Ever since then, I have had an irrational fear of sinkholes.
The house in the story was probably built over an old gold mine, which is extra super terrifying since I, too, live in Gold Country, and probably every house in my town including mine was built over an old gold mine. I will not get too into how much time I’ve spent convincing myself that something similar would never happen here since it was all hard rock mining in this area, and please if you believe otherwise do not pop into my comments and say so because this is how I have been able to avoid constant irrational panic for the last 15 years.
Also no one ever “pops into” my comments lol.

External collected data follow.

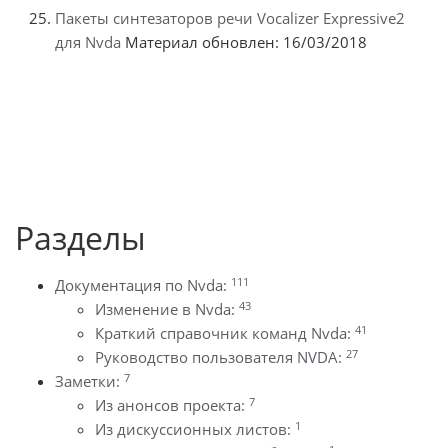
Пакеты синтезаторов речи Vocalizer Expressive2
для Nvda
Материал обновлен: 16/03/2018
Разделы
111
Документация по Nvda:
43
Изменение в Nvda:
41
Краткий справочник команд Nvda:
27
Руководство пользователя NVDA:
7
Заметки:
7
Из анонсов проекта:
1
Из дискуссионных листов:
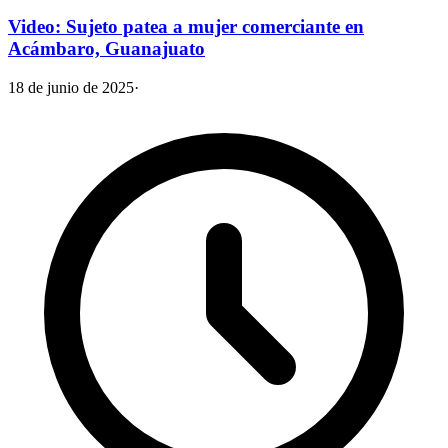
Video: Sujeto patea a mujer comerciante en
Acámbaro, Guanajuato
18 de junio de 2025
·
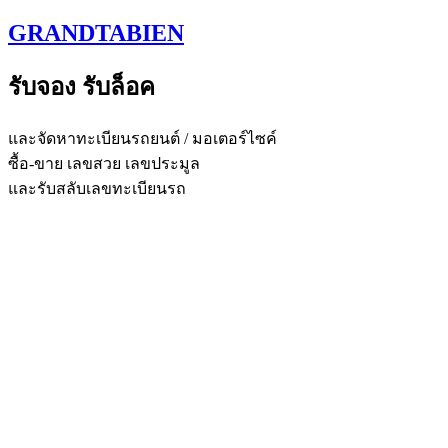
Skip
GRANDTABIEN
to
content
รับจอง รับล็อค
และจัดหาทะเบียนรถยนต์ / มอเตอร์ไซค์
ซื้อ-ขาย เลขสวย เลขประมูล
และรับสลับเลขทะเบียนรถ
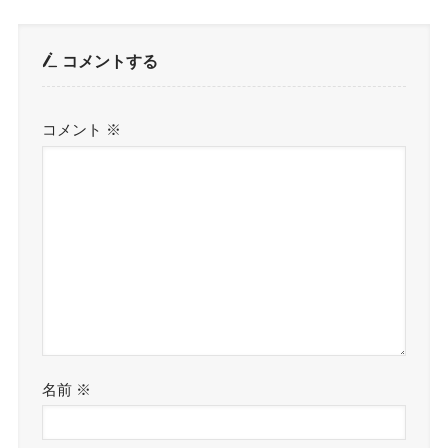
コメントする
コメント
※
名前
※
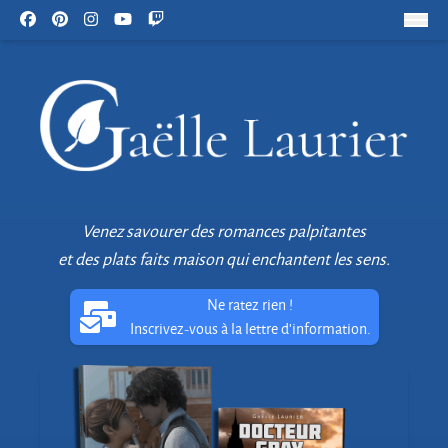
Venez savourer des romances palpitantes
et des plats faits maison qui enchantent les sens.
Ne ratez rien !
Inscrivez-vous à la lettre d'information.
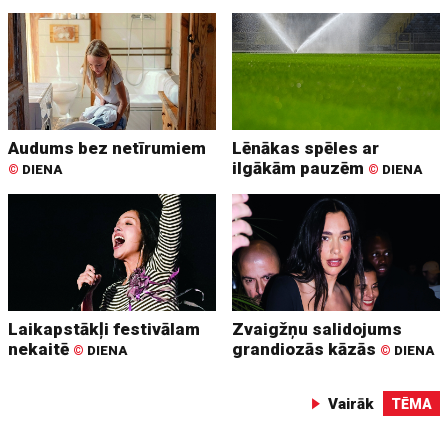
Audums bez netīrumiem
Lēnākas spēles ar
ilgākām pauzēm
©
DIENA
©
DIENA
Laikapstākļi festivālam
Zvaigžņu salidojums
nekaitē
grandiozās kāzās
©
DIENA
©
DIENA
Vairāk
TĒMA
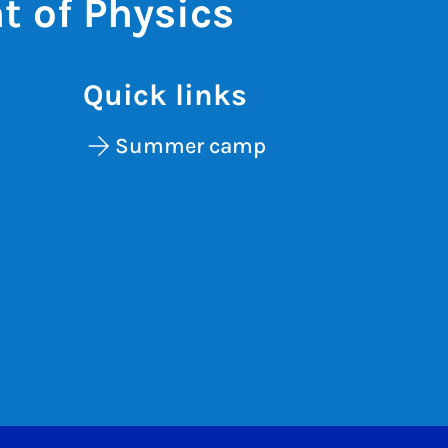
 of Physics
Quick links
Summer camp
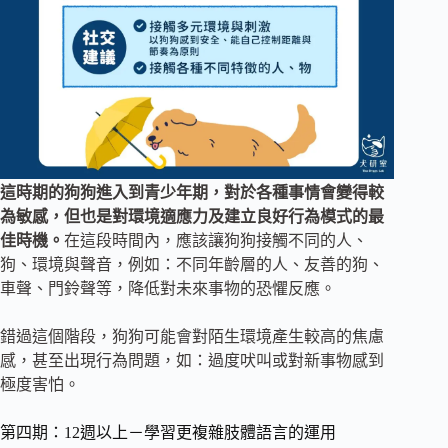
這時期的狗狗進入到青少年期，對於各種事情會變得較
為敏感，但也是對環境適應力及建立良好行為模式的最
佳時機。
在這段時間內，應該讓狗狗接觸不同的人、
狗、環境與聲音，例如：不同年齡層的人、友善的狗、
車聲、門鈴聲等，降低對未來事物的恐懼反應。
錯過這個階段，狗狗可能會對陌生環境產生較高的焦慮
感，甚至出現行為問題，如：過度吠叫或對新事物感到
極度害怕。
第四期：12週以上－學習更複雜肢體語言的運用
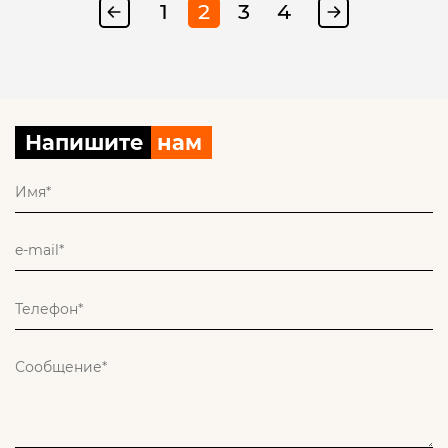
1
2
3
4
Напишите
нам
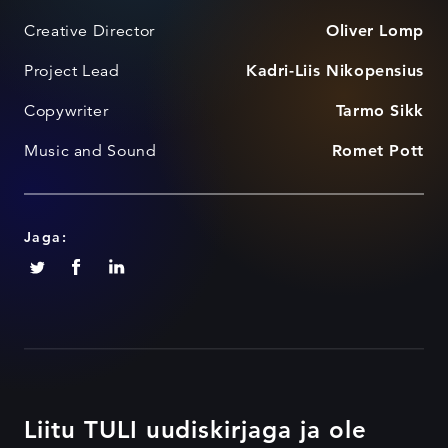
Creative Director
Oliver Lomp
Project Lead
Kadri-Liis Nikopensius
Copywriter
Tarmo Sikk
Music and Sound
Romet Pott
Jaga:
Liitu TULI uudiskirjaga ja ole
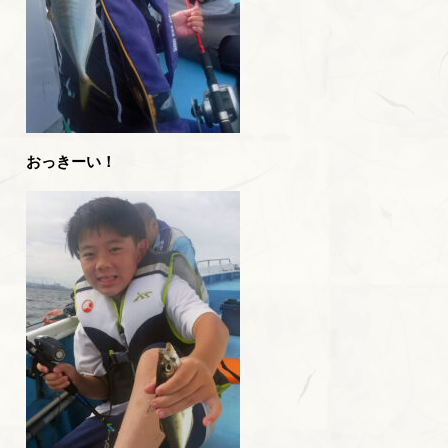
おっきーい！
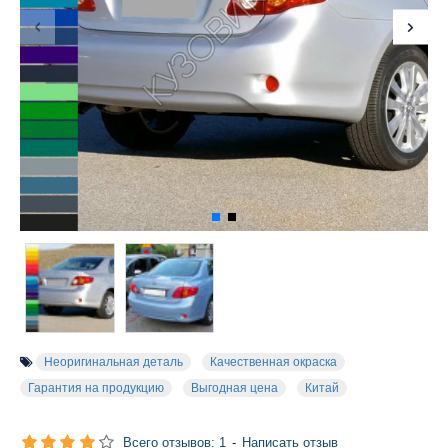
Неоригинальная деталь
Качественная окраска
Гарантия на продукцию
Выгодная цена
Китай
Всего отзывов: 1
-
Написать отзыв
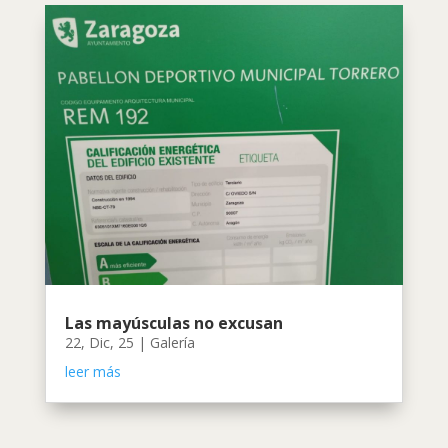
Las mayúsculas no excusan
22, Dic, 25
|
Galería
leer más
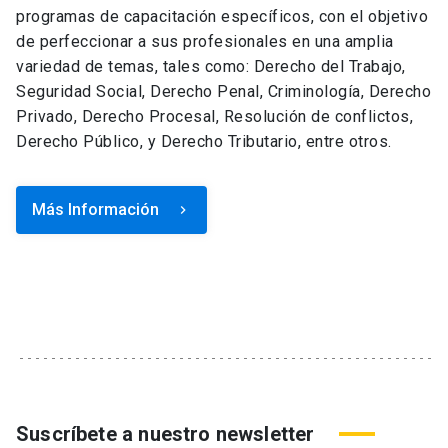
programas de capacitación específicos, con el objetivo
de perfeccionar a sus profesionales en una amplia
variedad de temas, tales como: Derecho del Trabajo,
Seguridad Social, Derecho Penal, Criminología, Derecho
Privado, Derecho Procesal, Resolución de conflictos,
Derecho Público, y Derecho Tributario, entre otros.
Más Información
keyboard_arrow_right
Suscríbete a nuestro newsletter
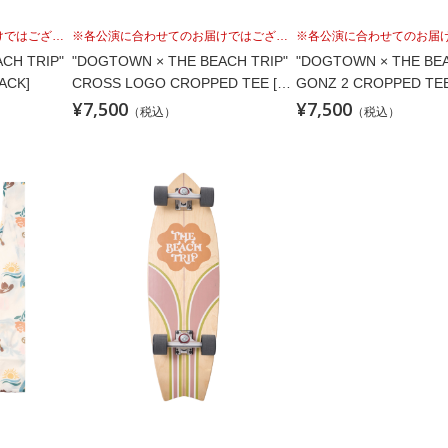
※各公演に合わせてのお届けではございませんこと、予めご理解の上、お買い求めください。
※各公演に合わせてのお届けではございませんこと、予めご理解の上、お買い求めください。
CH TRIP"
"DOGTOWN × THE BEACH TRIP"
"DOGTOWN × THE BEA
ACK]
CROSS LOGO CROPPED TEE [BL
GONZ 2 CROPPED TEE
¥7,500
¥7,500
ACK]
（税込）
（税込）
※各公演に合わせてのお届けではございませんこと、予めご理解の上、お買い求めください。
※各公演に合わせてのお届けではございませんこと、予めご理解の上、お買い求めください。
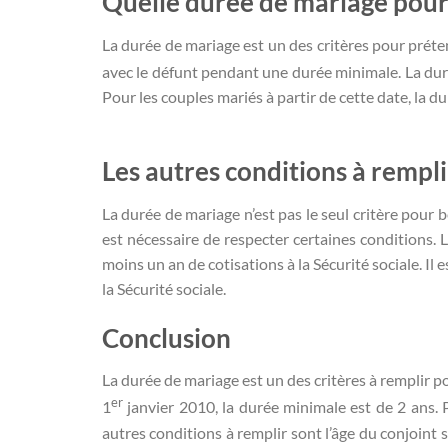
Quelle durée de mariage pour 
La durée de mariage est un des critères pour prétend
avec le défunt pendant une durée minimale. La duré
Pour les couples mariés à partir de cette date, la d
Les autres conditions à rempl
La durée de mariage n’est pas le seul critère pour b
est nécessaire de respecter certaines conditions. L
moins un an de cotisations à la Sécurité sociale. Il
la Sécurité sociale.
Conclusion
La durée de mariage est un des critères à remplir p
er
1
janvier 2010, la durée minimale est de 2 ans. P
autres conditions à remplir sont l’âge du conjoint s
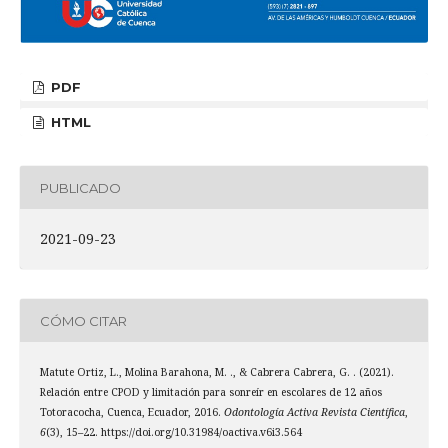
PDF
HTML
PUBLICADO
2021-09-23
CÓMO CITAR
Matute Ortiz, L., Molina Barahona, M. ., & Cabrera Cabrera, G. . (2021).
Relación entre CPOD y limitación para sonreír en escolares de 12 años
Totoracocha, Cuenca, Ecuador, 2016.
Odontología Activa Revista Científica
,
6
(3), 15–22. https://doi.org/10.31984/oactiva.v6i3.564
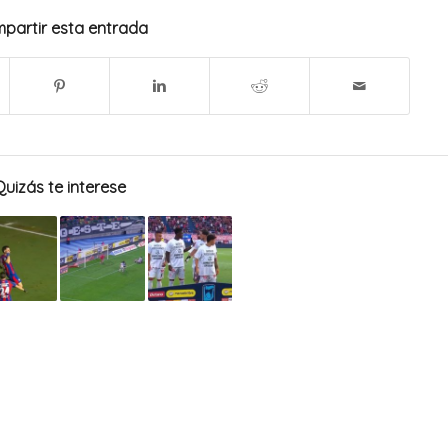
partir esta entrada
Quizás te interese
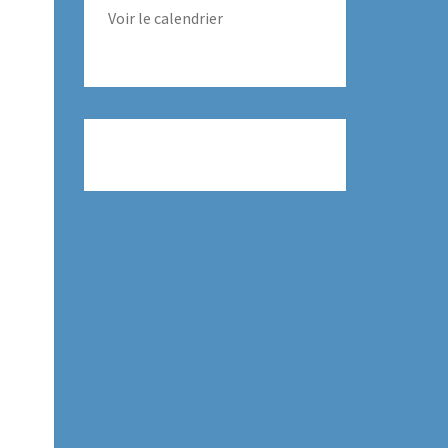
Voir le calendrier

Grass Valley did have a sinkhole of its own, though. This was back in the early weeks of 2017, right as the last drought was coming to an end and there was an abnormal amount of rain. The sinkhole swallowed up the parking lot behind a used car dealership and when it was done doing its sinkhole thing it was 80 feet wide, 80 feet long, and seven stories deep.
Crews figured that the sinkhole happened because of a culvert failure (which further supports my fantasy that it could never happen at my house, thankyouverymuch) although there were a lot of people in town making noise that it was somehow mining related.
Today, the Grass Valley sinkhole is a hiking trail. And let me say, there’s nothing like conquering your irrational fear of sinkholes by going for a hike in a literal sinkhole.
Well, not really. I’m still irrationally afraid of sinkholes. But I do think this is a great example of the old adage, when life hands you sinkholes, make hiking trails.